GIVEN PROBLEM
Answer these questions from the sermon transcript:
(a) Who is named as the radio pastor?
(b) Whose great grandmother does Ruth become?
(c) What man does God cause Ruth to cross paths with?

PAGE EXTRACT
------------
Reading Sermons

The First Meeting of Boaz and Ruth

THE REFORMED WITNESS HOUR

Message theme: The First Meeting of Boaz and Ruth, Ruth 2:1-17
Broadcast date: February 25, 2018 (#3921)
Radio pastor: Rodney Kleyn

Dear Radio Friends,

 

        Today we are going to look at the first seventeen verses of Ruth 2.  It is a rather lengthy passage so, if you are able to open your Bibles, that will be helpful.

        One of the most important themes in the book of Ruth is the truth of the providence of God.  In His providence, God sovereignly sustains and directs all things to serve His purposes.  The purpose of God in all things is the salvation of His elect people in Jesus Christ.  So He uses everything in their lives also for their eternal good and salvation.

        We have seen that truth at work in the lives of Naomi and Ruth.  In His providence God brought Elimelech and Naomi and their children to Moab.  By His providence, He brings Ruth into their family.  In His providence, He takes Naomi’s husband and two sons from her in death and through this sorrow leads Naomi back to Bethlehem and to God’s people there.  Providentially, Ruth goes with her and, as we will see in the rest of the book, Ruth becomes an important part of God’s purpose in the salvation of His church.  She becomes the great grandmother of David, from whom Christ is born.

        Today we will see that God, in His providence, causes Ruth to cross paths with a man named Boaz, who will later become her husband.  If you are married, you probably remember well the day that you and your spouse met, the first conversations that you had, and what your first impressions were.  Well, those are the things that we have here in Ruth 2 in the first meeting of Boaz and Ruth.
------------
GIVEN MATERIAL
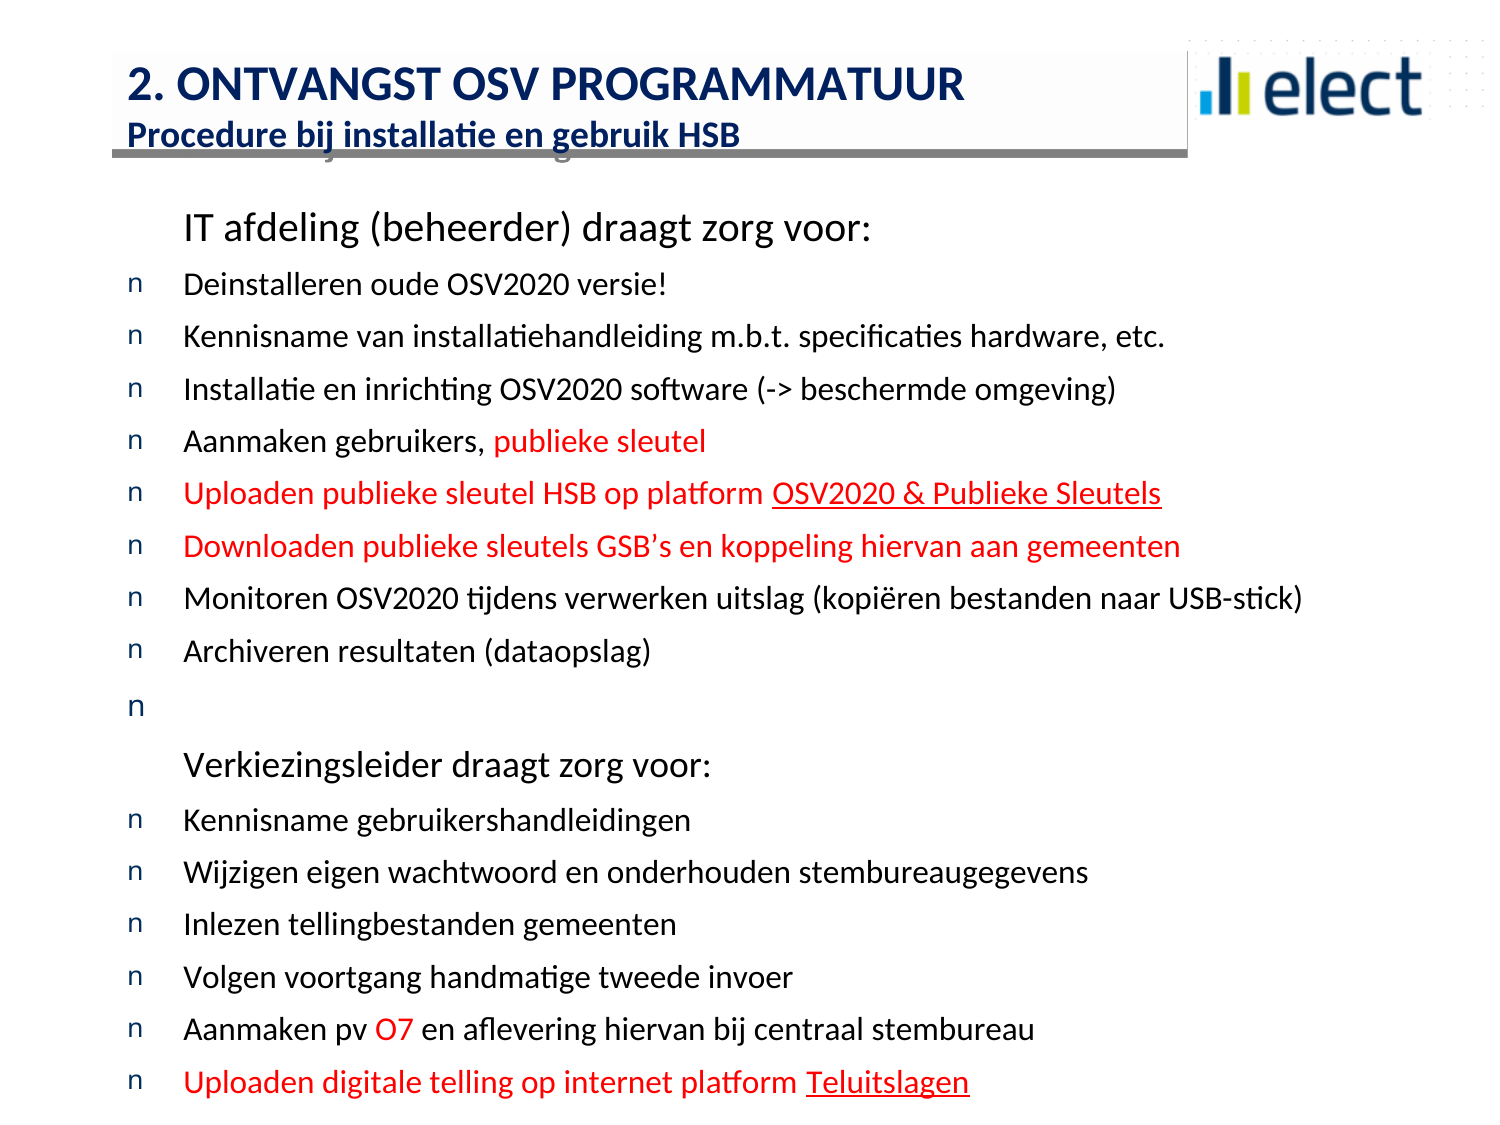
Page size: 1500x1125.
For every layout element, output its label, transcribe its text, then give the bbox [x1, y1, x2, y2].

text_box 2. ONTVANGST OSV PROGRAMMATUUR Procedure bij installatie en gebruik HSB [112, 42, 1188, 150]
list IT afdeling (beheerder) draagt zorg voor: Deinstalleren oude OSV2020 versie! Kennisname van installatiehandleiding m.b.t. specificaties hardware, etc. Installatie en inrichting OSV2020 software (-> beschermde omgeving) Aanmaken gebruikers, publieke sleutel Uploaden publieke sleutel HSB op platform OSV2020 & Publieke Sleutels Downloaden publieke sleutels GSB’s en koppeling hiervan aan gemeenten Monitoren OSV2020 tijdens verwerken uitslag (kopiëren bestanden naar USB-stick) Archiveren resultaten (dataopslag) Verkiezingsleider draagt zorg voor: Kennisname gebruikershandleidingen Wijzigen eigen wachtwoord en onderhouden stembureaugegevens Inlezen tellingbestanden gemeenten Volgen voortgang handmatige tweede invoer Aanmaken pv O7 en aflevering hiervan bij centraal stembureau Uploaden digitale telling op internet platform Teluitslagen [112, 196, 1500, 1106]
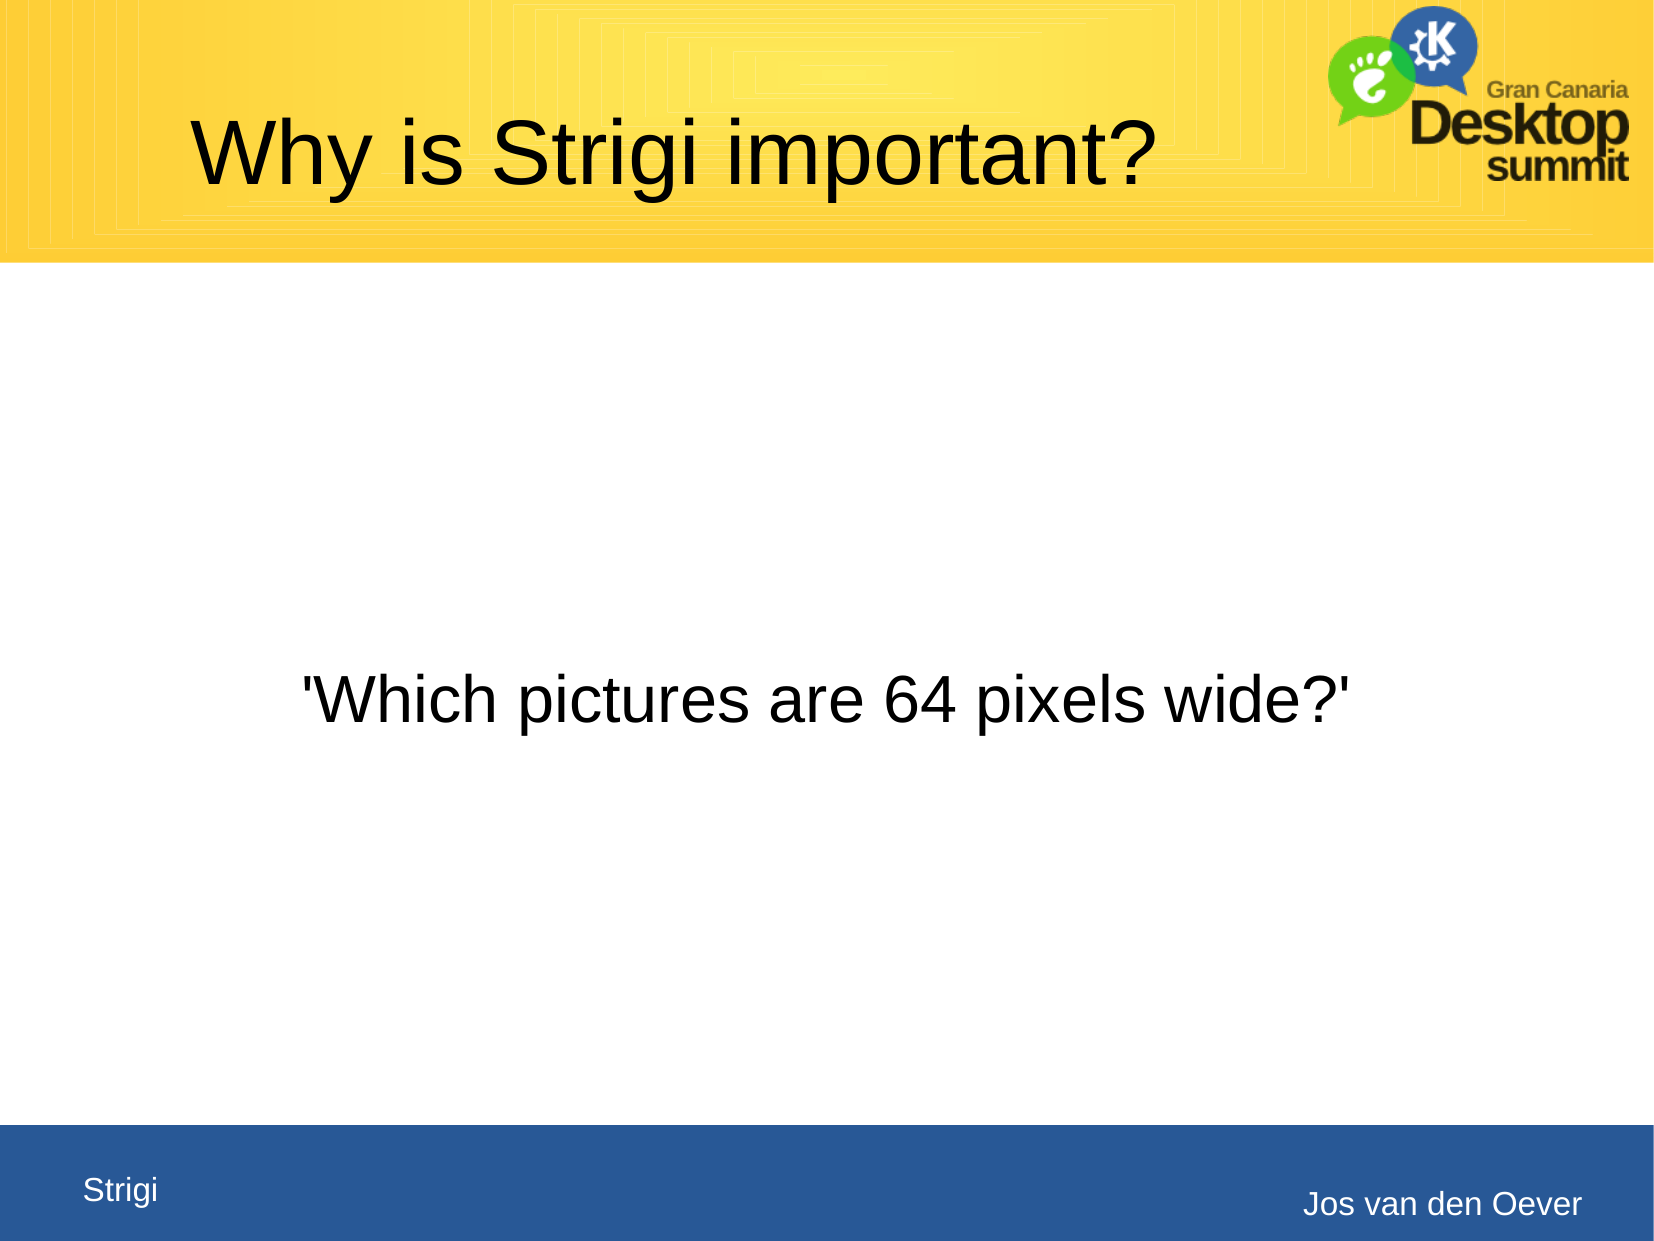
------------
EXPECTED OUTPUT
(a) Rodney Kleyn
(b) David's
(c) Boaz